Seriously. Would you not check that you have, oh, your LEOTARD? Do me a MASSIVE favor and check on the status of your headgear as well. Thanks so much.

I have the distinct feeling that my lovely flowers post-concert were guilted out of the girls who faffed about in the following way: "We can't find the white castle headpiece!"

Addressing this crisis requires problem-solving abilities far beyond the reach of any normal human. Clearly.

"Have you checked in the chess headpieces box? Have you checked in the pawn hoods box? Have you checked in the box of black and white skirts? And what about looking on the list to see who wore it last and asking them?Hmmmm?"

Invariably, five minutes later: "Oh, it's ok. It was..."
UhHUH. Because it would have killed you to have looked in more than one place before you made it someone else's problem. Skilled. Is it just me, or are we failing to invest our teenagers with common sense?

Tuesday, December 8, 2009

It's not really very super then, is it?

Today I got my superglue privileges revoked.

It went like this: broken violin (teeny, tiny violin, not mine. Well, belonging to me, but not MINE per se). Hmmm. Scroll detached from body of violin. But superglue cures all (doesn't it?).

Find superglue. Open tube of superglue. Forget consistency of superglue (like water).
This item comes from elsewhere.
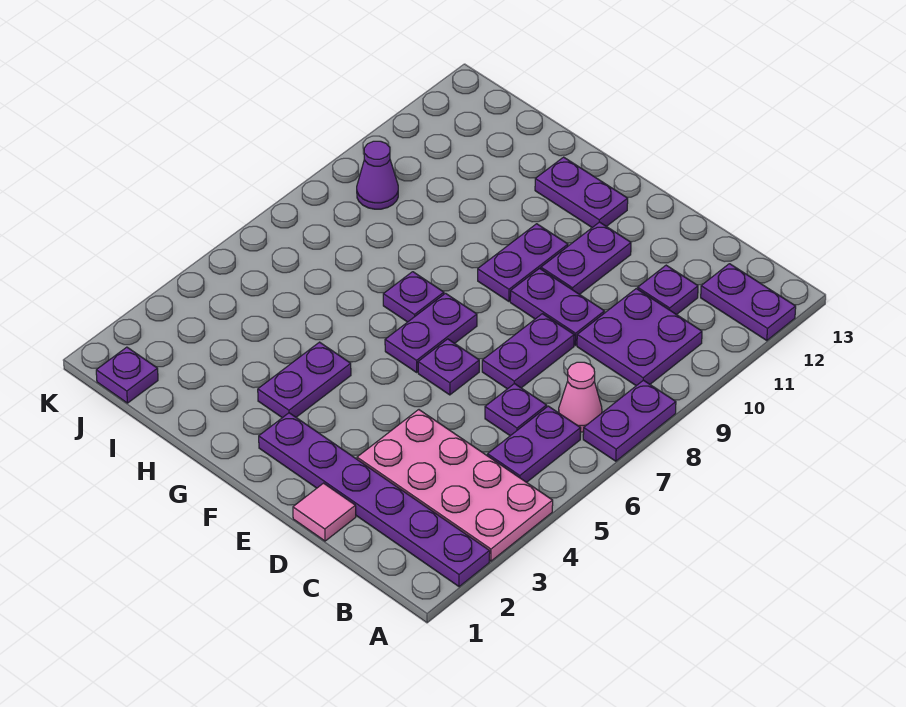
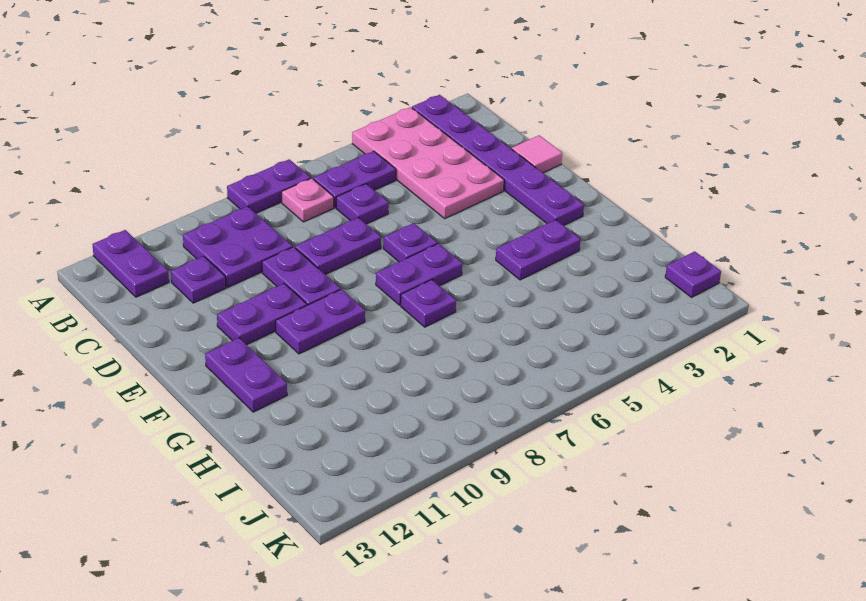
pink cone B7 level 1 -> pink plate B7 level 1
purple cone J9 level 1 -> none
I'm sure you all know what happened next. SPLASH!

Hmm. Ok. There's glue on my fingers, on my jeans, on my kitchen table... everywhere except the detached bit of scroll, in fact. Oops. I was expecting consistency more like cement? Spakfilla? You know, MOULDABLE, not "Hi, I'm REALLY sticky adhesive and I'm now going to coat every surface in sight!!!"

 I mentioned my fingers, right? MMmhm, now they're sticking together. I run to the sink, but water only makes the glue go off faster. This is good, since it's not so sticky anymore, but I can now feel that four of my finger are effectively COATED in the stuff and THAT feels like rubber bands tied around each finger (no circulation).

A panic-stricken few minutes later, I have nail varnish remover. Unfortunately, it's the gentle, non drying stuff, making it relatively ineffective against my good friend super glue. I wound up basically moving bits of my skin back and forth until the glue crackled and then flaking it off. And feeling very weird and light-headed all afternoon - possibly from the fumes, possibly the rampant chemicals being sucked through my fingertips and into my bloodstream.

AND, to add insult to injury (really STICK it to me, as it were), my lovely husband (after piecing the white smears on the table *thankfully gone now, my obsessive peering at my fingers, and the violin in two pieces together....) declared "Oh, you should have used PVA."
Dammit. I wish he'd asked me why I wanted the super glue in the first place.  Because, you know, enriching as the experience of sicking my fingers together and hallucinating all afternoon WAS, I'm sure I could have done better things with those brain cells. Thanks.

I should also mention that I am now in concert-aftermath mode. This mostly involves feeling like I have glandular again. And I will reconnect my fingers to laptop and actually compose paragraphs of edification amusement random.